A side effect of this rule is that the week containing January 1st isn't always "week 1." If January 1st falls on a Friday, Saturday, or Sunday, that week's Thursday actually falls in the previous year, so January 1st gets counted as part of the previous year's final week (week 52 or 53). Conversely, if December 31st falls on a Monday, Tuesday, or Wednesday, the week containing it becomes week 1 of the following year.

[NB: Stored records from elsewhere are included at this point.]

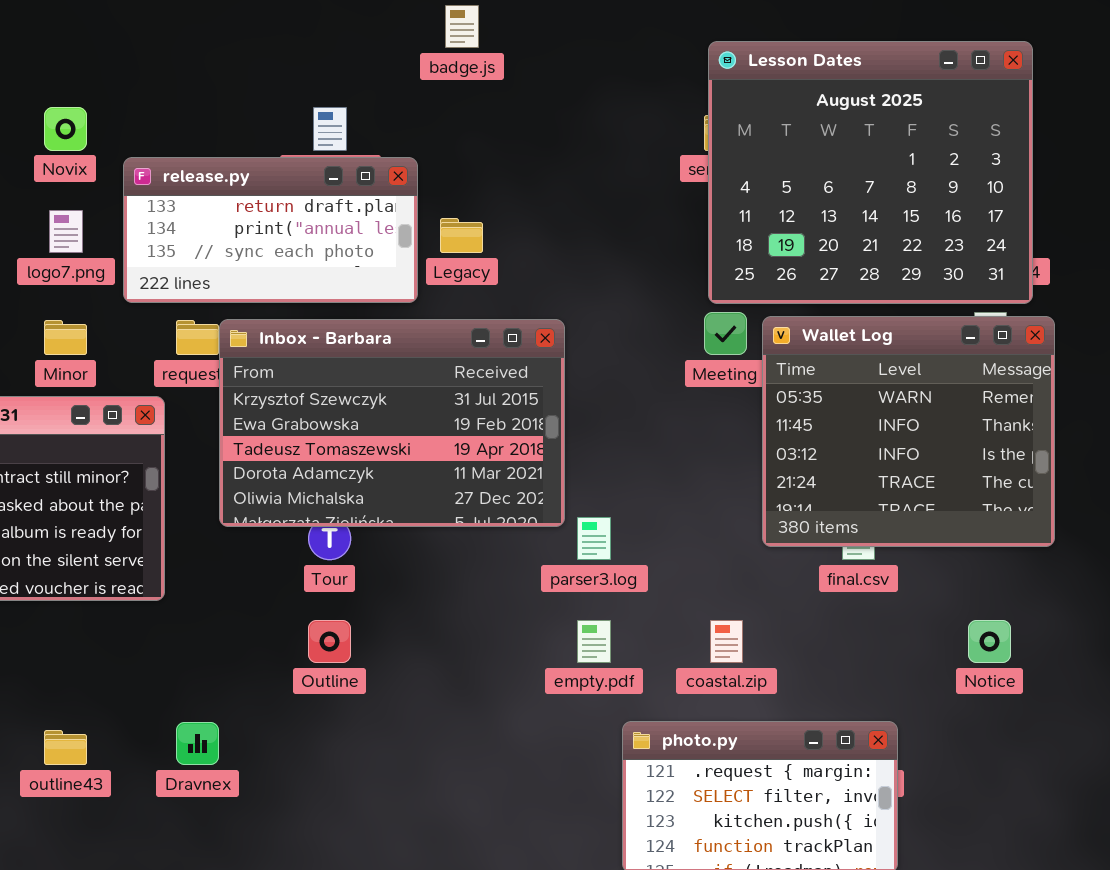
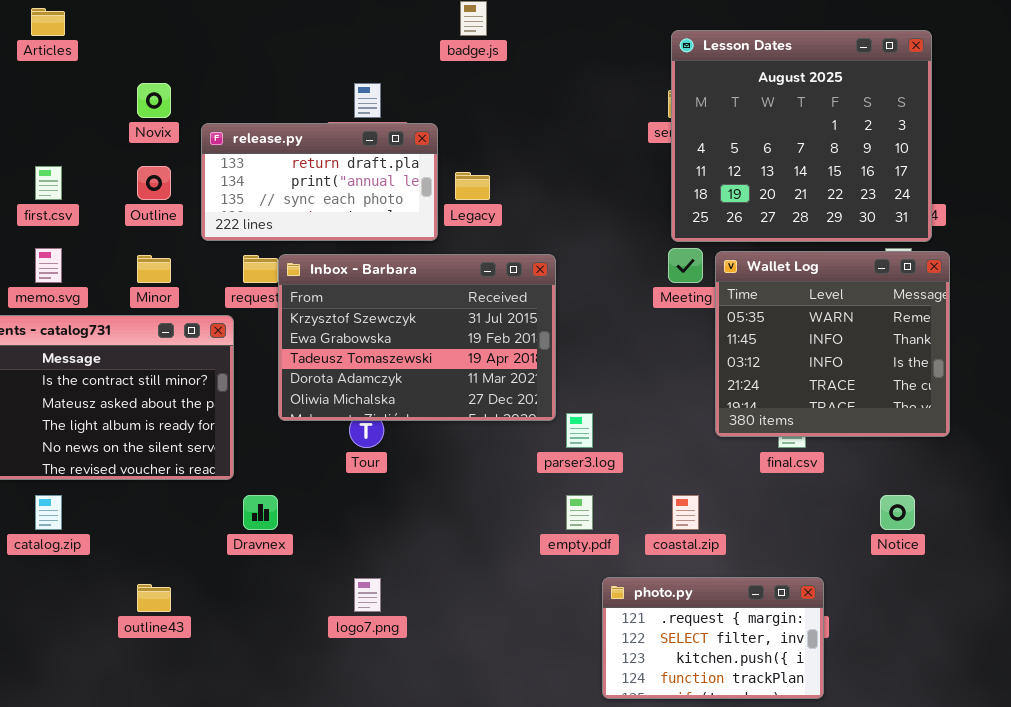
logo7.png: [49,210,83,253] -> [354,578,381,612], moved
Outline: [308,620,351,663] -> [137,166,171,200], moved
Dravnex: [176,722,219,765] -> [243,495,278,530], moved

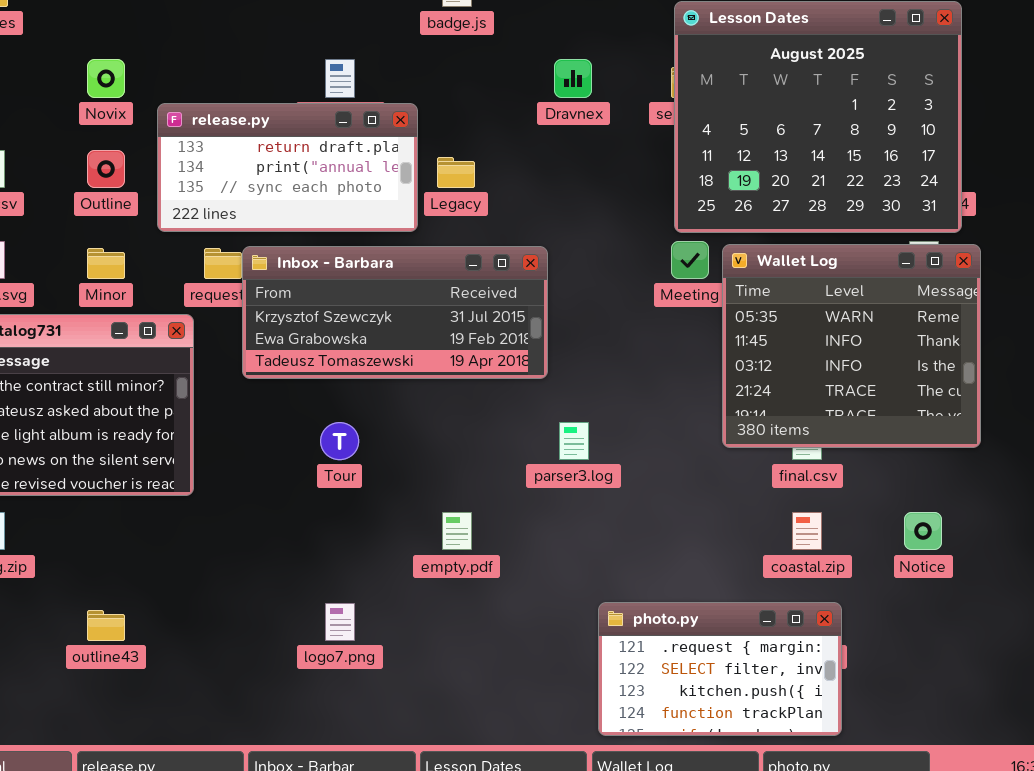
Inbox - Barbara: [278,254,556,421] -> [242,246,548,379], resized
Dravnex: [243,495,278,530] -> [554,59,592,98], moved
empty.pdf: [566,495,593,530] -> [442,512,472,550], moved
coastal.zip: [672,495,699,530] -> [792,512,822,550], moved

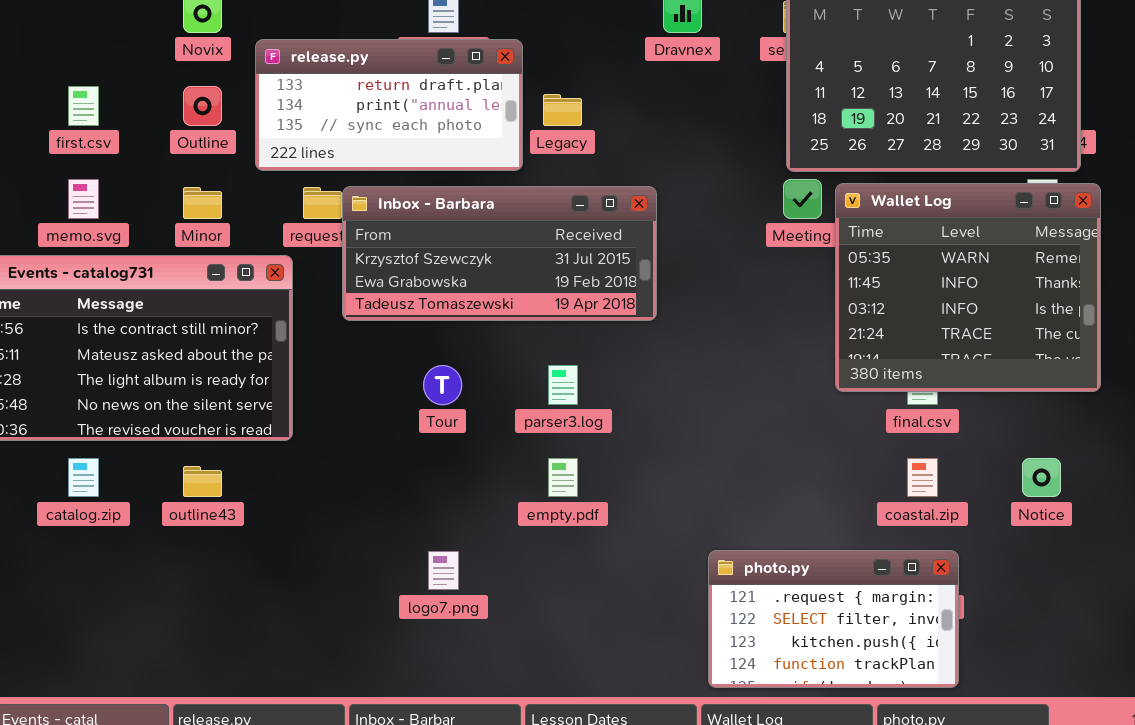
parser3.log: [559,422,589,460] -> [548,365,578,405], moved
outline43: [87,610,125,641] -> [183,466,222,497], moved

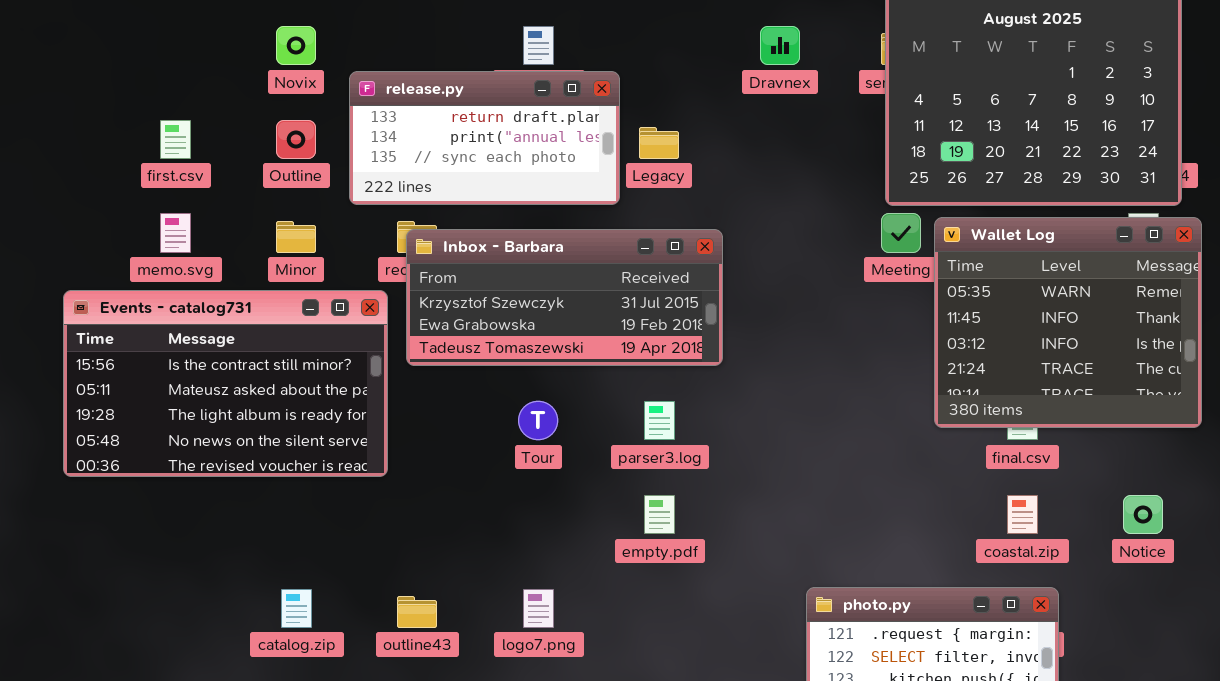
Inbox - Barbara: [342,186,657,321] -> [406,229,723,366], moved
catalog.zip: [68,458,99,497] -> [281,589,312,628], moved
outline43: [183,466,222,497] -> [397,596,437,628], moved

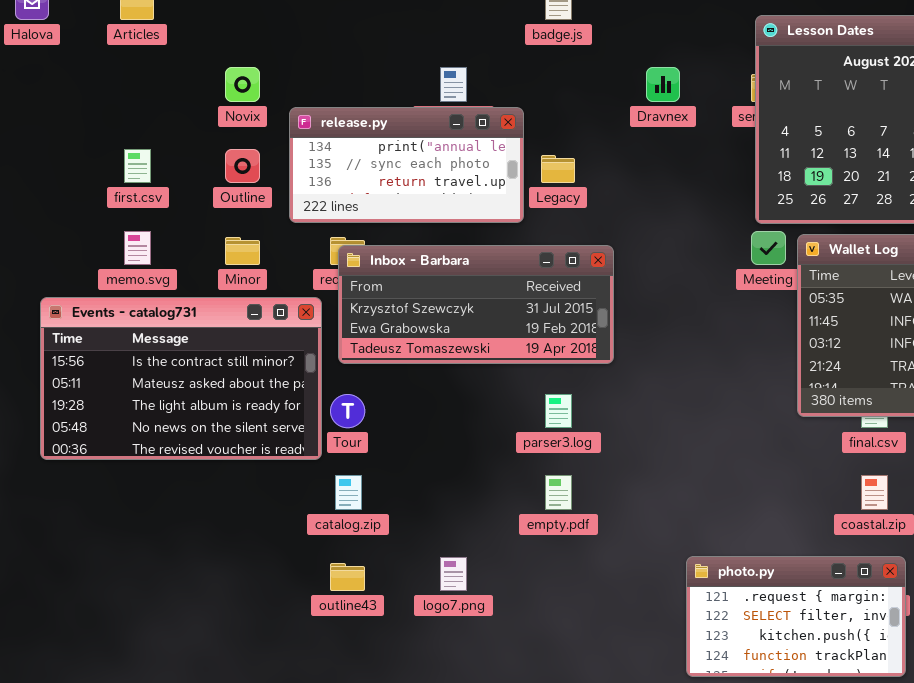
release.py: [349,71,620,205] -> [289,107,524,223], scrolled down 1 row
Tour: [518,401,558,440] -> [330,394,365,428], moved
catalog.zip: [281,589,312,628] -> [335,475,362,510], moved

Whether a year has 52 or 53 weeks is also a consequence of this Thursday rule. A common year (365 days) is 52 weeks plus one extra day, and a leap year (366 days) is 52 weeks plus two extra days — and whichever year that leftover day's Thursday falls into determines whether the year needs a 53rd week. This happens roughly 71 times every 400 years, or about once every 5 to 6 years.
Because ISO week numbers (Monday-based) differ from the US-style calendar week numbering (Sunday-based) used in some spreadsheets and calendars, the same date can be reported as a different week number depending on the convention. When week numbers matter for cross-border business — such as manufacturing lot codes or international logistics — it's worth explicitly stating that ISO 8601 is the convention being used.